The Episcopal Church of The Holy Innocents
Charitable Giving Through an IRA
Here is a summary of our Coffee Hour & Conversation from 3/1/20 which focused on qualified charitable giving through an IRA. Joining us was Amy Haig, a Certified Financial Planner and Wealth Management Advisor at Merrill Lynch. Amy is also our ML Advisor at Holy Innocents’ and manages a portion of our portfolio. She and her family reside in Beach Haven; her daughters are graduates of HI Preschool!
Amy explained that if you have an eligible IRA, there are provisions to give to a charity, such as your church, or a legacy gift through IRA distributions. One of the primary benefits of this strategy is that you may be able to make a federal tax-free charitable distribution from your IRA. There are qualifications and rules to consider and Amy emphasized that anyone considering this strategy should consult their financial and tax advisors to see if it is right for them.
Amy further explained the basic concepts of this strategy. Those 70 ½ or older can transfer money from a qualified IRA to a charity (or several) tax-free each year. These monies would count as part of your Required Minimum Distributions (RMDs) without being added to your adjusted gross income. Your charitable gift won’t be taxed, as it would be if you were to take a distribution and then donate the cash to charity. Your charitable dollars go further if you aren’t paying taxes on them. The donation isn’t deductible, but it will lower your modified adjusted gross income. The distribution must be paid directly to the qualified charity and would be set up directly with your financial institution. Again, consult with your financial institution and tax advisor.

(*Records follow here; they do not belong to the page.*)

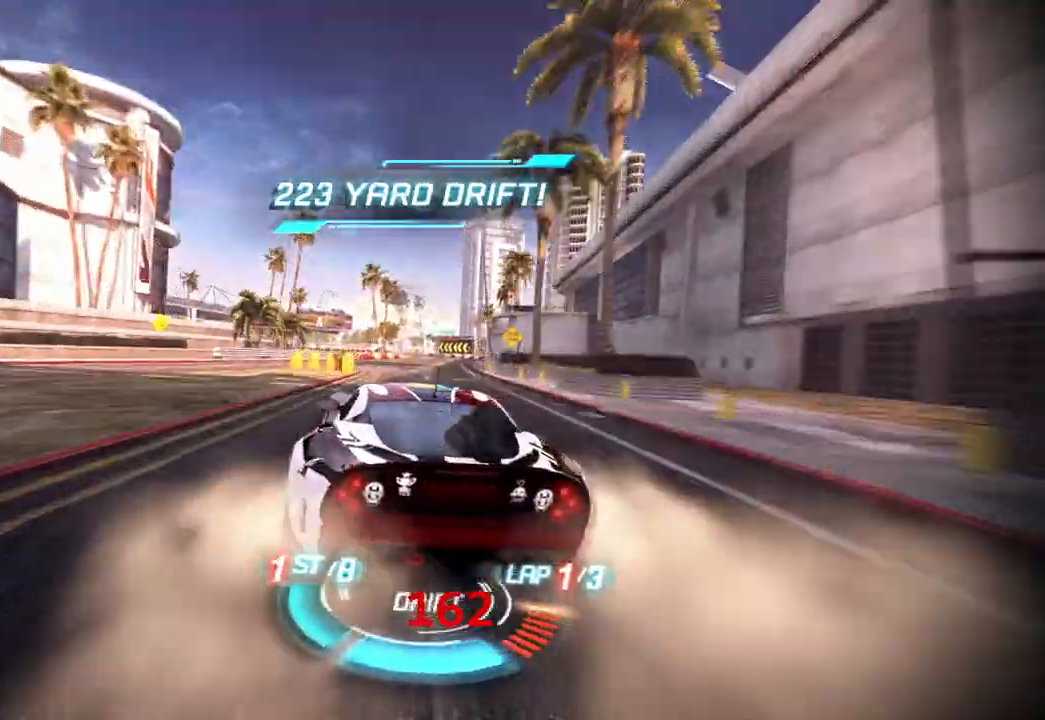
{"buttons": ["L1", "R1"], "left_stick": "left", "events": [[67, "R1", "down"], [300, "R1", "up"], [300, "left_stick", "left"], [367, "R1", "down"], [400, "L1", "down"]]}
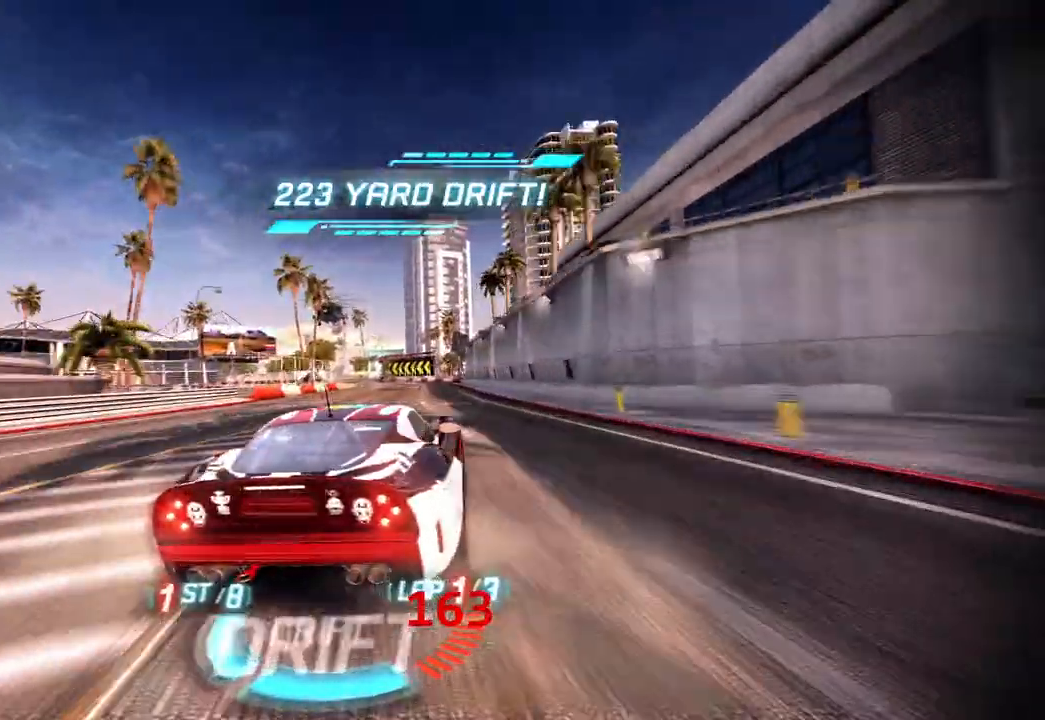
{"buttons": ["R1"], "left_stick": "center", "events": [[183, "L1", "up"], [483, "left_stick", "center"]]}
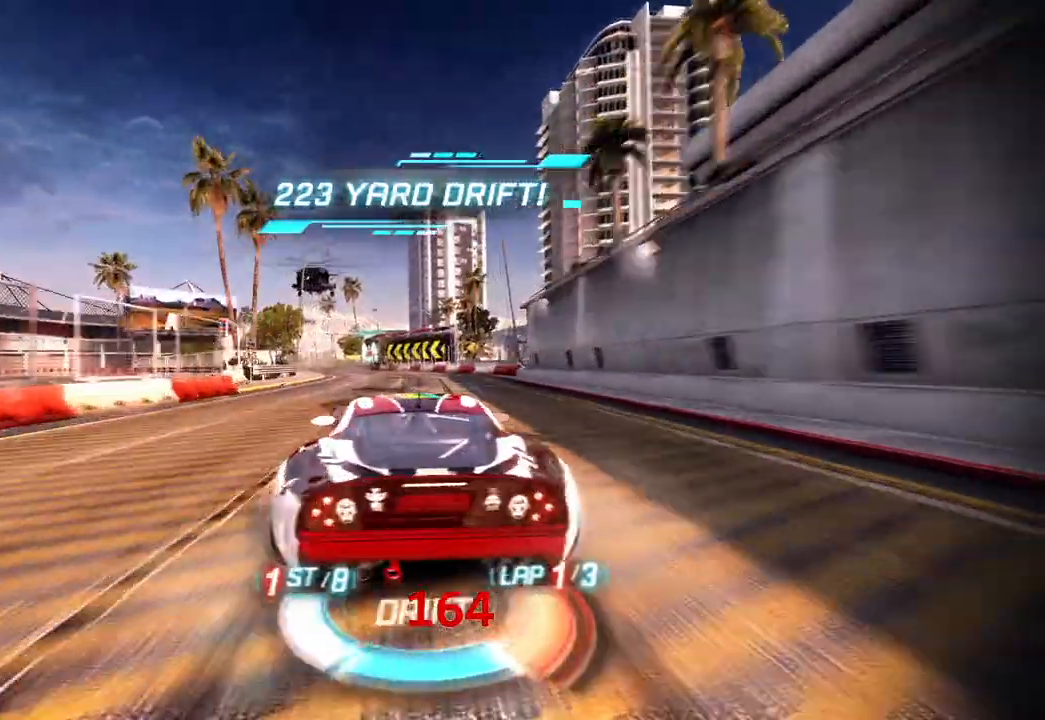
{"buttons": ["R1"], "left_stick": "right", "events": [[33, "left_stick", "right"]]}
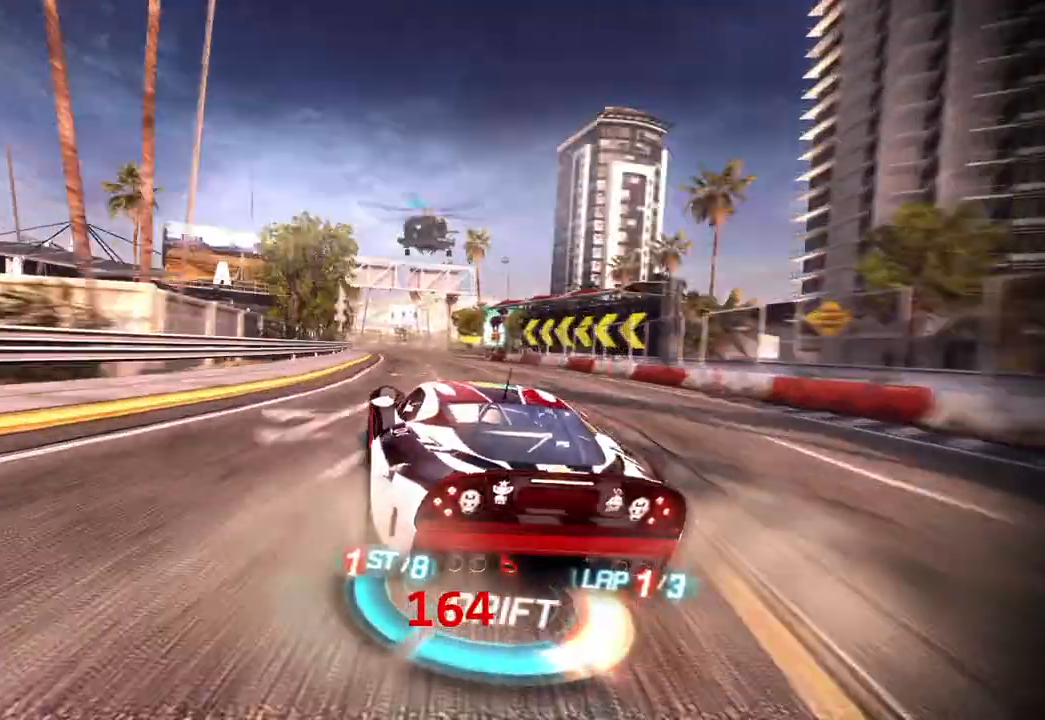
{"buttons": ["R1"], "left_stick": "center", "events": [[117, "left_stick", "center"], [400, "left_stick", "right"], [500, "left_stick", "center"]]}
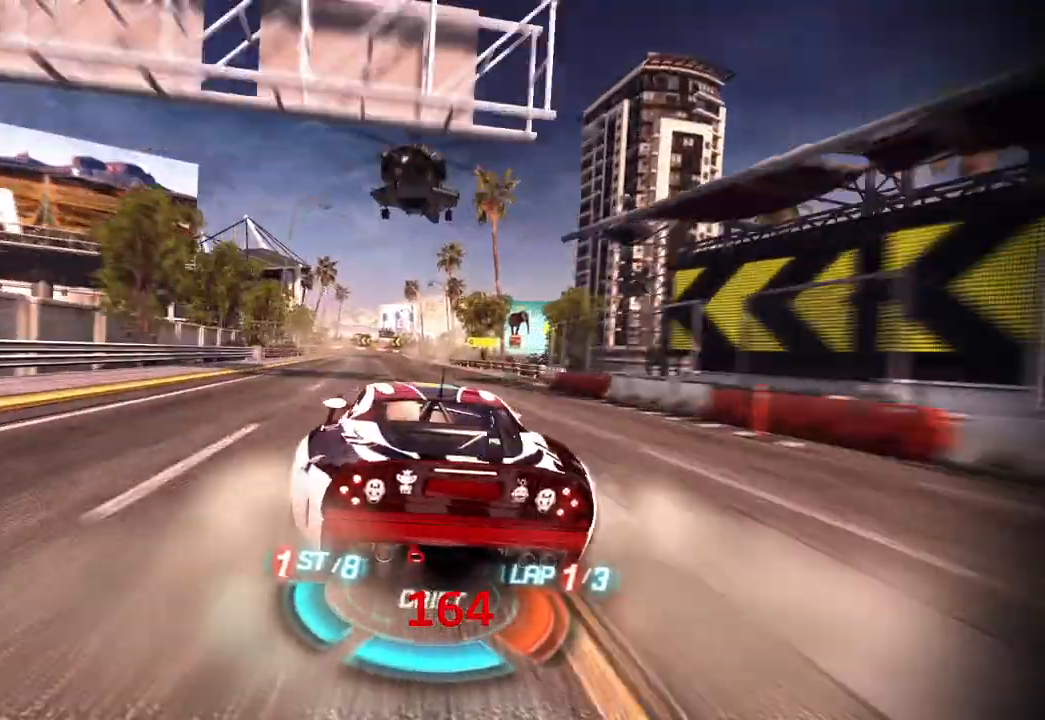
{"buttons": ["R1"], "left_stick": "center", "events": [[83, "left_stick", "right"], [167, "left_stick", "center"], [250, "left_stick", "right"], [400, "left_stick", "center"]]}
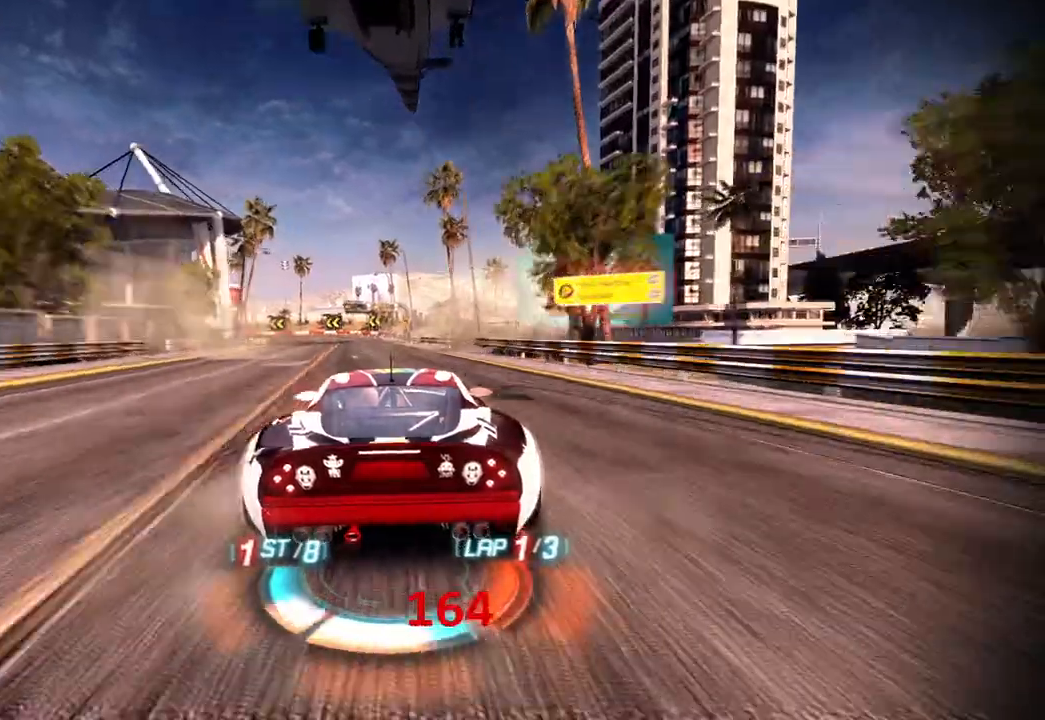
{"buttons": ["R1"], "left_stick": "center", "events": [[17, "R1", "up"], [33, "left_stick", "left"], [83, "R1", "down"], [217, "left_stick", "center"]]}
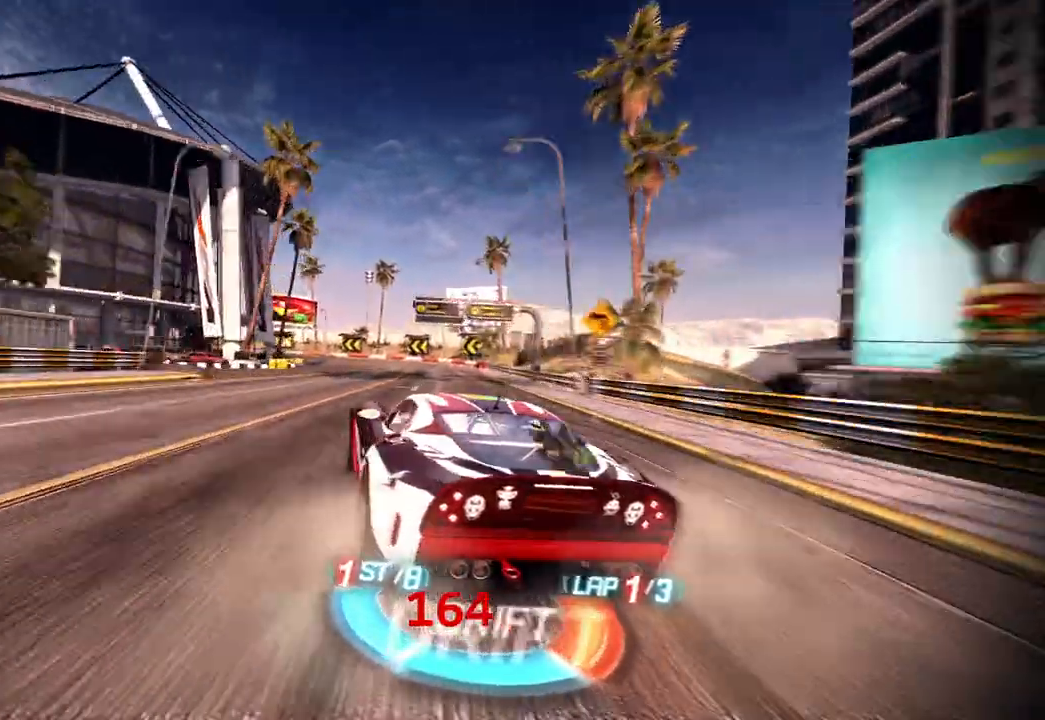
{"buttons": ["R1"], "left_stick": "center", "events": [[367, "left_stick", "right"], [433, "left_stick", "center"]]}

Also introduced briefly, were new changes to retirement plans that were approved by Congress in January 2020 through the SECURE Act, the acronym for Setting Every Community Up for Retirement Enhancement. The age at which you must begin taking Required Minimum Distributions from retirement accounts has been changed from the year in which you turn age 70 ½ to the year in which you turn age 72. If you don’t need to access your RMD for income, the SECURE Act provides more time for your savings to grow tax deferred and longer for you to add to these retirement funds.